Brady G. Wilson (@BradyJuiceInc) has, for 20 years, been guiding business leader in the best practical ways and strategies to energize their businesses. In that time he has worked with a variety of leading companies such as American Express, Yum! Brands Canada, BMO, and various other Fortune 500 companies.
Not only is Mr. Wilson passionate about building better and more productive relationships in the workplace, he is also an accomplished carpenter, and is also busy building a cottage for his family on Manitoulin Island.
Psychology has always been an interest of mine. In “Beyond Engagement” the author has skilfully cross referenced the way the brain works and how it impacts on a person’s behavior and energy in the workplace.
While not completely discounting performance reviews, “Beyond Engagement” focuses more on the day to day events that influence the performance and energy of an employee. The author takes a scientific look at why employees and people in general react to certain situations in the way that they do.
At the start of each chapter in “Beyond Engagement” the author points out where certain factors that may be demotivating staff can be observed, and the kind of effect that they can have on staff. Once identified, methods to overcome these demotivating factors are put forward.
I particularly enjoyed Chapter 9, “Meet Needs Not Scores.” During this chapter the author makes the distinction between needs and wants. These five driving needs which we all have are relevant in everyday life not only in the workplace.
However, for a manager, by simply understanding these five driving needs, they will be in a better position to energize their staff.
The author writes:
“There’s a difference between your employees’ wants and their needs, and as a manager, it’s important for you to be able to discern the difference.”
While not being the longest motivational book I have ever read, “Beyond Engagement” certainly takes a more scientific look on the subject than most other books.

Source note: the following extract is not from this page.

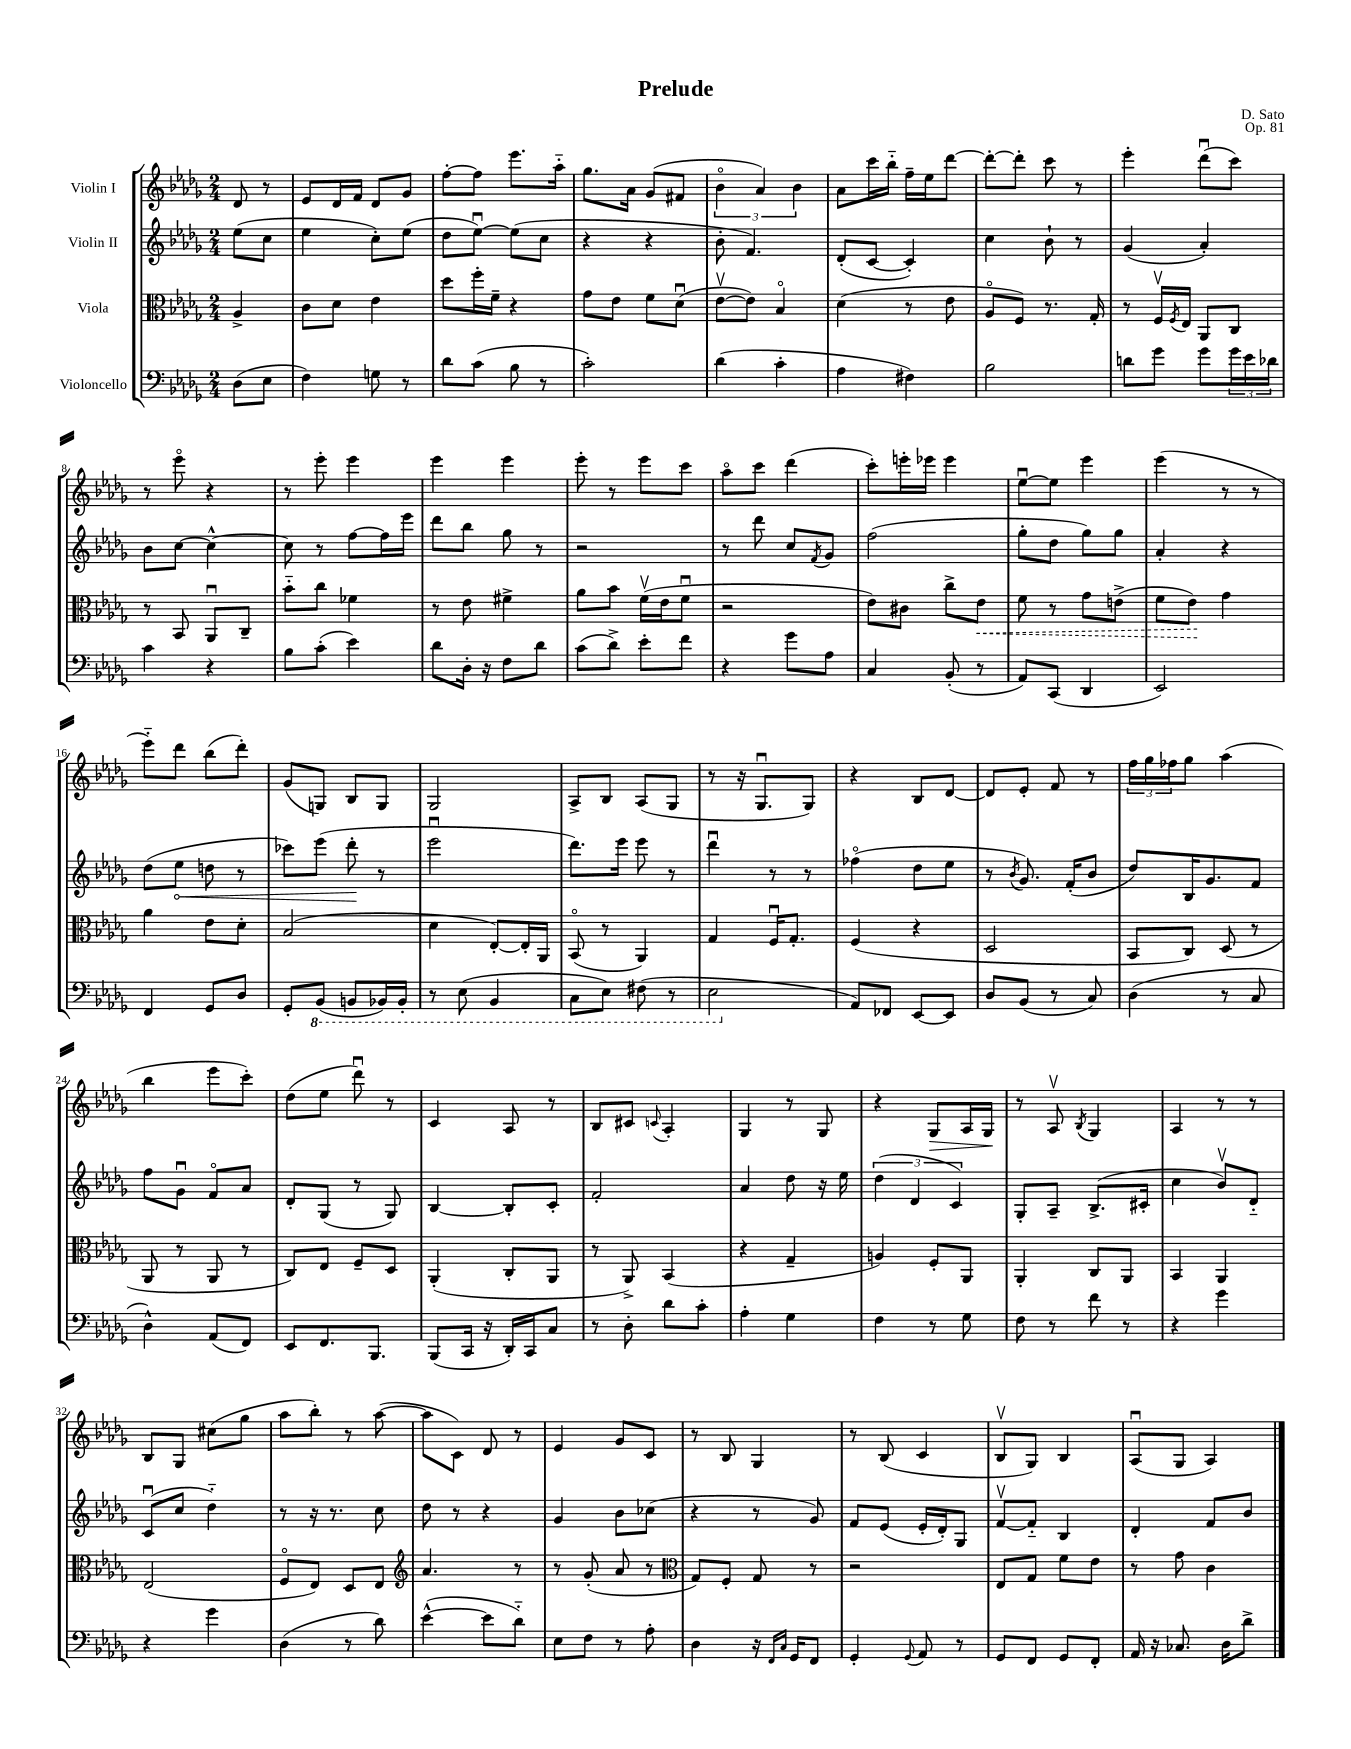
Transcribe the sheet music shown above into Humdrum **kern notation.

However, when discussing partnering versus parenting, the author uses history and the subject of colonialism to try and get his point across. I am sure that the author could have found a better example when attempting this, and perhaps should stick with science and psychology and leave history to the historians.
Business owners, managers, and supervisors should all find “Beyond Engagement” a useful and enlightening read. Even if you are not any of these but are interested in psychology, you too should certainly enjoy the book.

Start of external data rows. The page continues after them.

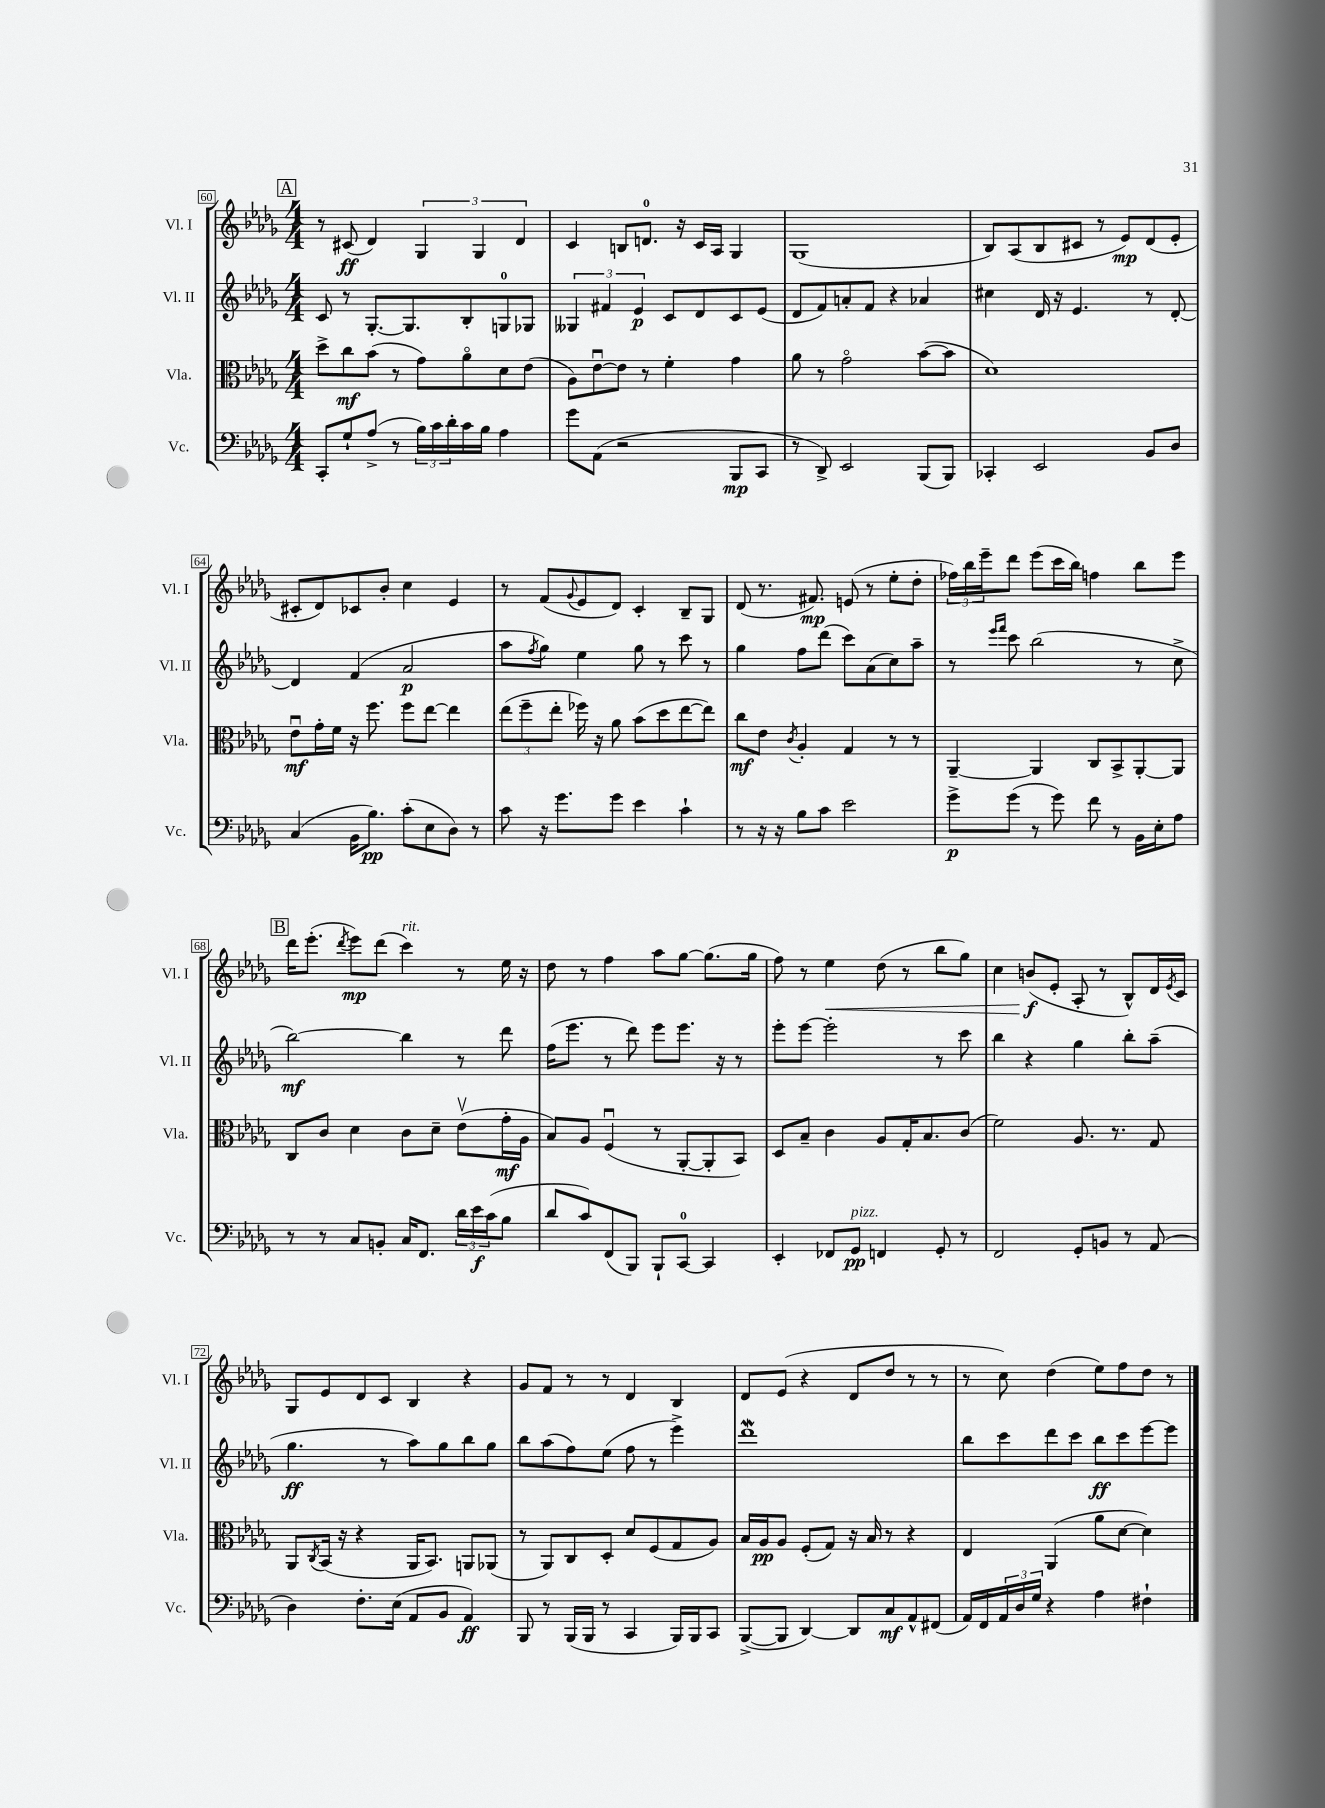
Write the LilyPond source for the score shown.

<<
\new StaffGroup <<
\new Staff = "s0" \with { instrumentName = "Vl. I" shortInstrumentName = "Vl. I" } {
    \clef treble \key des \major \numericTimeSignature \time 4/4
    \mark \markup { \box "A" } r8 cis'8\ff( des'4) \tuplet 3/2 { ges4 ges4 des'4 } |
    c'4 b8 d'8.-0 r16 c'16 aes16 ges4 |
    ges1( |
    bes8) aes8( bes8 cis'8 r8 ees'8\mp) des'8( ees'8-. |
    cis'8-. des'8) ces'8 bes'8-. c''4 ees'4 |
    r8 f'8( \appoggiatura { ges'8 } ees'8 des'8) c'4-. bes8-- ges8 |
    des'8( r8. fis'8.\mp) e'8( r8 ees''8-. des''8-. |
    \tuplet 3/2 { fes''16) bes''16 ees'''16-- } des'''8 ees'''8( c'''16 bes''16) f''4 bes''8 ees'''8 |
    \mark \markup { \box "B" } des'''16 ees'''8.-.( \acciaccatura { des'''8 } ees'''8\mp) des'''8( c'''4^\markup { \italic "rit." }) r8 ees''16 r16 |
    des''8 r8 f''4 aes''8 ges''8~ ges''8.( ges''16 |
    f''8) r8 ees''4\< des''8( r8 bes''8 ges''8) |
    c''4 b'8\f\!( ees'8-. aes8-. r8 bes8-^) des'16 \acciaccatura { ees'8 } c'16 |
    ges8 ees'8 des'8 c'8 bes4 r4 |
    ges'8 f'8 r8 r8 des'4 bes4 |
    des'8 ees'8( r4 des'8 des''8 r8 r8 |
    r8 c''8) des''4( ees''8) f''8 des''8 r8 \bar "|." |
}
\new Staff = "s1" \with { instrumentName = "Vl. II" shortInstrumentName = "Vl. II" } {
    \clef treble \key des \major \numericTimeSignature \time 4/4
    \mark \markup { \box "A" } c'8 r8 ges8.~-. ges8. bes8-. g8-0 ges8 |
    \tuplet 3/2 { geses4 fis'4 ees'4\p } c'8 des'8 c'8 ees'8( |
    des'8 f'8) a'8-. f'8 r4 aes'4 |
    cis''4 des'16 r16 ees'4. r8 des'8~-. |
    des'4 f'4( aes'2\p |
    aes''8 \acciaccatura { f''8 } ges''8) ees''4 ges''8 r8 c'''8 r8 |
    ges''4 f''8 des'''8( c'''8) aes'8( c''8) aes''8-- |
    r8 \grace { ees'''16 f'''16 } c'''8 bes''2( r8 c''8-> |
    \mark \markup { \box "B" } bes''2~\mf) bes''4 r8 des'''8 |
    f''16( ees'''8. r8 des'''8) ees'''8 ees'''8. r16 r8 |
    ees'''8-. ees'''8~ ees'''2-. r8 c'''8 |
    bes''4 r4 ges''4 bes''8-. aes''8--( |
    ges''4.\ff r8 aes''8) ges''8 bes''8 ges''8 |
    bes''8 aes''8( f''8) ees''8( f''8 r8 ees'''4->) |
    des'''1\mordent |
    bes''8 c'''8 des'''8 c'''8 bes''8\ff c'''8 ees'''8~ ees'''8 \bar "|." |
}
\new Staff = "s2" \with { instrumentName = "Vla." shortInstrumentName = "Vla." } {
    \clef alto \key des \major \numericTimeSignature \time 4/4
    \mark \markup { \box "A" } des''8-> c''8\mf bes'8( r8 ges'8) aes'8\flageolet des'8 ees'8( |
    aes8) ees'8~\downbow ees'8 r8 f'4-. ges'4 |
    aes'8 r8 ges'2\flageolet bes'8~( bes'8 |
    des'1) |
    ees'8\downbow\mf ges'16-. f'16 r16 f''8. f''8 ees''8~ ees''4 |
    \tuplet 3/2 { ees''8( f''8-- ees''8-. } fes''16) r16 aes'8 bes'8( des''8 ees''8~ ees''8) |
    c''8\mf ees'8 \acciaccatura { c'8 } aes4-. ges4 r8 r8 |
    aes,4~-- aes,4 c8 bes,8-> aes,8~-. aes,8 |
    \mark \markup { \box "B" } c8 c'8 des'4 c'8 des'8-- ees'8\upbow( ges'16-.\mf aes16 |
    bes8) aes8 f4\downbow( r8 aes,8~-. aes,8-. bes,8) |
    des8 bes8-- c'4 aes8 ges16-. bes8. c'8( |
    f'2) aes8. r8. ges8 |
    aes,8 \acciaccatura { c8 } bes,16( r16 r4 aes,16 bes,8.) a,8 aes,8( |
    r8 aes,8) c8 des8-. des'8 f8( ges8 aes8) |
    bes16 aes16\pp aes8 f8-.( ges8) r16 bes16 r8 r4 |
    ees4 aes,4( aes'8 des'8~ des'4) \bar "|." |
}
\new Staff = "s3" \with { instrumentName = "Vc." shortInstrumentName = "Vc." } {
    \clef bass \key des \major \numericTimeSignature \time 4/4
    \mark \markup { \box "A" } c,8-. ges8-! aes8->( r8 \tuplet 3/2 { bes16) c'16 des'16-. } c'16 bes16 aes4 |
    ges'8 aes,8( r2 bes,,8\mp c,8 |
    r8 des,8->) ees,2 bes,,8( bes,,8) |
    ces,4-. ees,2 bes,8 des8 |
    c4( bes,16 bes8.\pp) c'8-.( ees8 des8) r8 |
    c'8 r16 ges'8. ges'8 ees'4 c'4-! |
    r8 r16 r16 bes8 c'8 ees'2 |
    ges'8->\p ges'8( r8 ges'8) f'8 r8 bes,16 ees16-. aes8 |
    \mark \markup { \box "B" } r8 r8 c8 b,8-. c16 f,8. \tuplet 3/2 { des'16 ees'16\f c'16( } bes8 |
    des'8 c'8) f,8( bes,,8) bes,,8-! c,8-0~ c,4 |
    ees,4-. fes,8 ges,8\pp^\markup { \italic "pizz." } f,4 ges,8-. r8 |
    f,2 ges,8-. b,8 r8 aes,8( |
    des4) f8.-. ees16( aes,8 bes,8 aes,4\ff) |
    bes,,8 r8 bes,,16( bes,,16 r8 c,4 bes,,16) bes,,16 c,8 |
    bes,,8~->( bes,,8 des,4~) des,8 c8\mf aes,8-^ fis,8( |
    aes,16) f,16 \tuplet 3/2 { aes,16 des16 ges16 } r4 aes4 fis4-! \bar "|." |
}
>>
>>
\layout { \context { \Score currentBarNumber = #60 \override BarNumber.stencil = #(make-stencil-boxer 0.1 0.3 ly:text-interface::print) } }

“Beyond Engagement” gives a scientific insight into what it is that adds drive and energy to an employee in the workplace. It provides employers with the techniques to recognize, understand, and fulfill the needs of their employees and to create energy.
It has been established for many years now that perfunctory engagement surveys coupled with an across the board pay rise is no way to energize a workforce. It is time that business leaders look to what has proved to be a more effective approach, and to take the advice and experience that Mr. Wilson has to share.